Computer Vision System Toolbox
Image registration and stereo vision are often used to combine information from multiple cameras and to derive 3D information from multiple 2D views.
Image registration is the transformation of images from different camera views to use a unified co-coordinate system. Computer Vision System Toolbox supports an automatic approach to image registration by using features. Typical uses include video mosaicking, video stabilization, and image fusion.

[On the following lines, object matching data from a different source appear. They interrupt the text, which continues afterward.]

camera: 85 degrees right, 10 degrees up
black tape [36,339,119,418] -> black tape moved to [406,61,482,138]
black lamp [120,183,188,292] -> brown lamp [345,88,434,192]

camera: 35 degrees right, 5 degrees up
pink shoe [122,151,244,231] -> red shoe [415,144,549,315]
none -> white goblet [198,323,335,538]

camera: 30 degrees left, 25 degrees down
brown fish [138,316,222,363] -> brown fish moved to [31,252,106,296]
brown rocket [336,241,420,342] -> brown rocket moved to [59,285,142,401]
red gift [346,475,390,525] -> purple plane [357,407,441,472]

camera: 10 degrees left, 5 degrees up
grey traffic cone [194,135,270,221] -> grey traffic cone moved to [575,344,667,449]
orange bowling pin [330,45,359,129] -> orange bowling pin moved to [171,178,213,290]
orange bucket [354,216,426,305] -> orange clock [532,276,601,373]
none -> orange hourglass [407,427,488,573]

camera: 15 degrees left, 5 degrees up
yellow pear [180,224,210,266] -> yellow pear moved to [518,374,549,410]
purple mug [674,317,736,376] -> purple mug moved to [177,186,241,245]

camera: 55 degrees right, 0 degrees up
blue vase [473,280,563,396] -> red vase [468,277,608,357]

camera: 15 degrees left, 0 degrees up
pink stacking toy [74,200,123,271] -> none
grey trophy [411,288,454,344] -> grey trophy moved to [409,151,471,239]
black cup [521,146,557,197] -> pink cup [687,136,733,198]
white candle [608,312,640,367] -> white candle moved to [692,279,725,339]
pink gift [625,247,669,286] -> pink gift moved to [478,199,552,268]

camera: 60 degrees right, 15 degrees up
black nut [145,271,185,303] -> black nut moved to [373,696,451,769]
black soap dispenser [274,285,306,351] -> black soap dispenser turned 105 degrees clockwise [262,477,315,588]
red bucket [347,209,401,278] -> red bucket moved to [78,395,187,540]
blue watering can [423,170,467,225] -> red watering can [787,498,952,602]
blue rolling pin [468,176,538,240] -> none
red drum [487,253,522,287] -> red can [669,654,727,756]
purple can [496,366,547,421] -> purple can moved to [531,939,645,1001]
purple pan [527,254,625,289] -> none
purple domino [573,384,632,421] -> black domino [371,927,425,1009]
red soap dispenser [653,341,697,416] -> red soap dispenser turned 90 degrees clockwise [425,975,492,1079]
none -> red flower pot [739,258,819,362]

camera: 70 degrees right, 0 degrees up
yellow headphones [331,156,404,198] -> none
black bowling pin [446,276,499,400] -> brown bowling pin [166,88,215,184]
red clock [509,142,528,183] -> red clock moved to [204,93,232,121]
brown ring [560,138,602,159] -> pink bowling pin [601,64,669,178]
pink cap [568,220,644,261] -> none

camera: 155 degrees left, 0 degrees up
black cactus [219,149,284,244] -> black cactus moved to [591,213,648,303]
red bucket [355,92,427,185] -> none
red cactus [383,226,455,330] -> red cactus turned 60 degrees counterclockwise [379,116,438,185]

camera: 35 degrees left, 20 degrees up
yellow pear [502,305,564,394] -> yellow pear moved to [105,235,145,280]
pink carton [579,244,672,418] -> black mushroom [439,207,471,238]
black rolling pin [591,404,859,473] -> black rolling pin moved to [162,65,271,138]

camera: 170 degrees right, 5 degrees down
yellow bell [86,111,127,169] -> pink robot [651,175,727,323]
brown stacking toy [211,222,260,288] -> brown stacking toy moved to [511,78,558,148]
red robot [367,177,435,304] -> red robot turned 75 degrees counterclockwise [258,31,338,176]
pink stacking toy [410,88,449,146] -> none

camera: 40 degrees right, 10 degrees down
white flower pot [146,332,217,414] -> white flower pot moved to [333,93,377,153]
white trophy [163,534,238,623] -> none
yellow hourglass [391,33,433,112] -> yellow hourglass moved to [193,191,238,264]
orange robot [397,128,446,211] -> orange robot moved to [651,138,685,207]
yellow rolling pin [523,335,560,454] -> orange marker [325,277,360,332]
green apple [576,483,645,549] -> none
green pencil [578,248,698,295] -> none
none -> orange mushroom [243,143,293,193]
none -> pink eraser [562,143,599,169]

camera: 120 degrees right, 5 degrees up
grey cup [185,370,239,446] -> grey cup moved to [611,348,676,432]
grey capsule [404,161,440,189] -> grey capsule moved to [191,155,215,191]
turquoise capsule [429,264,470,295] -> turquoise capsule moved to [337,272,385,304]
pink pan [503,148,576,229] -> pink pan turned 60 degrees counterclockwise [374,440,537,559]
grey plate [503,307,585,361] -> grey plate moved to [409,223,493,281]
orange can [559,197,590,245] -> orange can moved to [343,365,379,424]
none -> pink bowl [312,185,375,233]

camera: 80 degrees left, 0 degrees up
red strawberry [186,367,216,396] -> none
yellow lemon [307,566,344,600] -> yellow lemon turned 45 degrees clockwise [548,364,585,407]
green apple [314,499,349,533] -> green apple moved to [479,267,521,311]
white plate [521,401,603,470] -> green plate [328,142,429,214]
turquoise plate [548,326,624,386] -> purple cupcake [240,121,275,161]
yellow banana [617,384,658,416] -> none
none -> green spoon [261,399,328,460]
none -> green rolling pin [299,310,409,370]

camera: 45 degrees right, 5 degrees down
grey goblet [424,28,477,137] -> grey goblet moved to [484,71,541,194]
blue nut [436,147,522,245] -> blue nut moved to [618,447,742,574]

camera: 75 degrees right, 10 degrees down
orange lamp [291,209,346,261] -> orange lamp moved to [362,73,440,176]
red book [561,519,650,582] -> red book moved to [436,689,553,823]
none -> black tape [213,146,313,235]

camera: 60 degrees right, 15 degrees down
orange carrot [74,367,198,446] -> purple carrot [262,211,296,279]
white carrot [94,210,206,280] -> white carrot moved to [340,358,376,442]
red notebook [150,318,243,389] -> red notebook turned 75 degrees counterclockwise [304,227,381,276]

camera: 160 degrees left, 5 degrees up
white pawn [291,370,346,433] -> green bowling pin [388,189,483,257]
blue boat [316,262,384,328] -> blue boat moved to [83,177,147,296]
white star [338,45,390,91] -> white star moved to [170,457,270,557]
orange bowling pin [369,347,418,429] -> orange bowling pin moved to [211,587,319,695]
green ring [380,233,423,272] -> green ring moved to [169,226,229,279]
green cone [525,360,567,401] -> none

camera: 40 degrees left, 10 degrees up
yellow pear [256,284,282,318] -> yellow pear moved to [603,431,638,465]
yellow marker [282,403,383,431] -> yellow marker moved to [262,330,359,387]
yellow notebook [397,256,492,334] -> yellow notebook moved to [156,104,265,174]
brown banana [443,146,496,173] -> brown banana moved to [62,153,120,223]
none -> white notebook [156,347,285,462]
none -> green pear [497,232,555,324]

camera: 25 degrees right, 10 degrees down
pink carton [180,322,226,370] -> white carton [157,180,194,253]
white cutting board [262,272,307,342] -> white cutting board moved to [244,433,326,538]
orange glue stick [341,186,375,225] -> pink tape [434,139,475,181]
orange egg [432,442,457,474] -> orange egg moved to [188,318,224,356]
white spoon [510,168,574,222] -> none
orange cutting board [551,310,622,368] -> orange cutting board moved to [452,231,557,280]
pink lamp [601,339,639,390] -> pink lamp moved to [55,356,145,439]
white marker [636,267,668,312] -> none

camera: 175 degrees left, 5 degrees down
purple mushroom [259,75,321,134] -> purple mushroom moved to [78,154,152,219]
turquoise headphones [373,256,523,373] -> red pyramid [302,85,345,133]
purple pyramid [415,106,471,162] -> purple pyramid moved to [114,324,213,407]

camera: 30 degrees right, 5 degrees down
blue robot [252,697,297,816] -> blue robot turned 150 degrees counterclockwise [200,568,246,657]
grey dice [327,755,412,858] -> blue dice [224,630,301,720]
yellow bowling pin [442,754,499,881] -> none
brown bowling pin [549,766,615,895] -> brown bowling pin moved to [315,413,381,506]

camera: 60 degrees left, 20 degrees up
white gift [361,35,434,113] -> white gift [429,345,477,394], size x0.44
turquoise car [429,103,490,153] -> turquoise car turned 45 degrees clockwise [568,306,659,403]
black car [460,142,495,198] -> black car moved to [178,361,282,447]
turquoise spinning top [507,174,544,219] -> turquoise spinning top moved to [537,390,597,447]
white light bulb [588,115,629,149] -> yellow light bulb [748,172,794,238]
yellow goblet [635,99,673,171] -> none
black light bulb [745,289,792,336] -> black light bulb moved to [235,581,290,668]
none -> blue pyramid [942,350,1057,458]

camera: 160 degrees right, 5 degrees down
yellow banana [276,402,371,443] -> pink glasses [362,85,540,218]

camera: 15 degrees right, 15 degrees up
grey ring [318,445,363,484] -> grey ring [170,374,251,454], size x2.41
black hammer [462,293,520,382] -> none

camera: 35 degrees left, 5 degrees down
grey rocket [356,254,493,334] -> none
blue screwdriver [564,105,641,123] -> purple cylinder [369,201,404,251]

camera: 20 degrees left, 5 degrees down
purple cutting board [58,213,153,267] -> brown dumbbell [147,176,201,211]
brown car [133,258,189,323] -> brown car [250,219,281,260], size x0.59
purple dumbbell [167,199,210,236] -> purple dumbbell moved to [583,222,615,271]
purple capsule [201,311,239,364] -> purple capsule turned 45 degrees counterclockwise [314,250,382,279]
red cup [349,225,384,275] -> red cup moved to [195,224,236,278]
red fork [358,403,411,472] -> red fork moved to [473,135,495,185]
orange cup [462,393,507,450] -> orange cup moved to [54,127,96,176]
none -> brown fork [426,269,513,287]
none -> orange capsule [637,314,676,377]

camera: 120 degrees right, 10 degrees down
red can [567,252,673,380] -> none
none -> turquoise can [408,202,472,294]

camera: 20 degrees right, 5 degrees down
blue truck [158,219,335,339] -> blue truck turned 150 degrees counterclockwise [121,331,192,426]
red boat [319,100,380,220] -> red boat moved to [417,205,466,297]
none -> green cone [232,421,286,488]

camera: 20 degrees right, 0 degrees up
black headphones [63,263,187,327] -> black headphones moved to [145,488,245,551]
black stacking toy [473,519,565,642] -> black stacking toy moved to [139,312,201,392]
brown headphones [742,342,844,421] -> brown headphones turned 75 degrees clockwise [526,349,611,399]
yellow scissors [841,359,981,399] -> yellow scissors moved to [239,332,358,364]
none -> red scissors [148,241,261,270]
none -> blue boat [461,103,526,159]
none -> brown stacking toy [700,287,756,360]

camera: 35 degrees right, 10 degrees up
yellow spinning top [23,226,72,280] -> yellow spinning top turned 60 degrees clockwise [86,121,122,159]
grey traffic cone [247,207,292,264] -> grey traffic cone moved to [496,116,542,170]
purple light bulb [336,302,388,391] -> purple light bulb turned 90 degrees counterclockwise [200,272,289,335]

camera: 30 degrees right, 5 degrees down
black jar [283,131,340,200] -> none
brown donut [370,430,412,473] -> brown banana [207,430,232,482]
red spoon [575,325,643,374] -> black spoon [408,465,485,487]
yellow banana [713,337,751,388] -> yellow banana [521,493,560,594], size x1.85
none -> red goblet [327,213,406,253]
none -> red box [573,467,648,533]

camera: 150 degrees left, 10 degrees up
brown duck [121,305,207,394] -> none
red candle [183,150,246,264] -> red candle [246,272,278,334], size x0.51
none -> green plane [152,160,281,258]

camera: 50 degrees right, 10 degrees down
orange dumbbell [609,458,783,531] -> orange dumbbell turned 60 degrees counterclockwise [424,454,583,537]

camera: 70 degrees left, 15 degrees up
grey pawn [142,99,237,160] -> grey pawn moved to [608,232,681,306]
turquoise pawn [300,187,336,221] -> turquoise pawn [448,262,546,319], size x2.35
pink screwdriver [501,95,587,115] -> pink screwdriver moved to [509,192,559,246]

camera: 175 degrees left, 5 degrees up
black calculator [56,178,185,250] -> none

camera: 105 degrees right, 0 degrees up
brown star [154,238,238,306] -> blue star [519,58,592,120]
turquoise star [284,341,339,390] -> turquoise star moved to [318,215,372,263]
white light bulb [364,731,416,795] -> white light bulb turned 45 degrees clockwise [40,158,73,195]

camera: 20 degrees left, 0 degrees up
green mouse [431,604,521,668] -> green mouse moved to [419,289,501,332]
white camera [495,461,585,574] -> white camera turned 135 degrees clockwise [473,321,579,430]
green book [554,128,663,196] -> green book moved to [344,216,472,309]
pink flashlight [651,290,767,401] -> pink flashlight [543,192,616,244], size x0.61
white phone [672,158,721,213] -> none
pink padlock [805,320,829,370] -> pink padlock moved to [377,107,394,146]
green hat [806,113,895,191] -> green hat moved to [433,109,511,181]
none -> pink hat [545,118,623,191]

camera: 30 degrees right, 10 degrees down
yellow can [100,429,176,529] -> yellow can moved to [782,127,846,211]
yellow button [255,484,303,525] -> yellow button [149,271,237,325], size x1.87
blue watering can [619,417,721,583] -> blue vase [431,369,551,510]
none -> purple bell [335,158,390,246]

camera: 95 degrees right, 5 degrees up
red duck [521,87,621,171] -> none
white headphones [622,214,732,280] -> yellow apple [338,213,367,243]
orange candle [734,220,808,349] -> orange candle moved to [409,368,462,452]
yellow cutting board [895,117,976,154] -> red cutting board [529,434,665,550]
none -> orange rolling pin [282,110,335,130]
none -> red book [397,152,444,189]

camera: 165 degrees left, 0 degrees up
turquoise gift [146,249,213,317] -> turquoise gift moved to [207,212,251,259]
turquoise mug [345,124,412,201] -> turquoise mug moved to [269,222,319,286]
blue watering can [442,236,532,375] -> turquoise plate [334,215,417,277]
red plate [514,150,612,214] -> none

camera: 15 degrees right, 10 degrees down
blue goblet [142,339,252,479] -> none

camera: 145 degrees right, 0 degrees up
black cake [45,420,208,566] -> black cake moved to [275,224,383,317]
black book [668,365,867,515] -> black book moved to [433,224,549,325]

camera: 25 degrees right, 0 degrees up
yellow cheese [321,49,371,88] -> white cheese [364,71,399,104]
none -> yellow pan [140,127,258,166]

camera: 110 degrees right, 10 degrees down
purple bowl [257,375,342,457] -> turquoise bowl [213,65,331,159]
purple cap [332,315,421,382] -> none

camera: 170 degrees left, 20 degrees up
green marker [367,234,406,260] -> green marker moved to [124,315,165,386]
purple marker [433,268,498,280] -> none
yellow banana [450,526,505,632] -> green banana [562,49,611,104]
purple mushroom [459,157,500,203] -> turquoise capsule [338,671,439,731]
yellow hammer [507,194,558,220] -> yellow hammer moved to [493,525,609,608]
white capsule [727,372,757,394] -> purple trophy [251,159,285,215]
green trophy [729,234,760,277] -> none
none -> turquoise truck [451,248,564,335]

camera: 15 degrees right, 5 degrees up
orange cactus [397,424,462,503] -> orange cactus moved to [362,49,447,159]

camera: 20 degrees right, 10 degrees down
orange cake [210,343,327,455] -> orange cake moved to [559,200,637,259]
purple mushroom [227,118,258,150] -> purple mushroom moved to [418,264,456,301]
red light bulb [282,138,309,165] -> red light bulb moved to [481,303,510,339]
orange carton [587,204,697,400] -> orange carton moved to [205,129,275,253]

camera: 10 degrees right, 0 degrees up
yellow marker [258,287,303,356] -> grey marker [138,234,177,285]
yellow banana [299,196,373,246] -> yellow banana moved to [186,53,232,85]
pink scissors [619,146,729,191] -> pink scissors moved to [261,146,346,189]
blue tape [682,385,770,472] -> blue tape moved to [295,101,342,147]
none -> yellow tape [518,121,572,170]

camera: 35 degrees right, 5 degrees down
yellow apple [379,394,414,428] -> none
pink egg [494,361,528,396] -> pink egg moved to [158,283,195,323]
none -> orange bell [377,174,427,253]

Feature detection, extraction, and matching are the first steps in the feature-based image registration workflow. With a pair of images, you can detect and extract features in each image, using one of several feature types available in the system toolbox. You can then determine putative matches between the two sets of features and visualize the matches. Typically, this workflow produces many interest points with matches that include outliers. You can remove the outliers with statistically robust methods such as RANSAC or least median of squares to compute a similarity, affine, or projective transformation. You can then apply the geometric transformation to align the two images.
Stereo vision is the process of reconstructing a 3D scene from two or more views of the scene. Using the system toolbox, you can perform uncalibrated stereo image rectification on a pair of stereo images and match individual pixels along epipolar lines to compute a disparity map. This builds on the feature-based registration workflow.
Stereo image rectification transforms a pair of stereo images so that a corresponding point in one image can be found in the corresponding row in the other image. You can rectify a pair of stereo images with the system toolbox by determining a set of matched interest points, estimating the fundamental matrix, and then deriving two projective transformations. This process reduces the 2D stereo correspondence problem to a 1D problem, which simplifies the process of determining the depth of each point in the scene from the camera.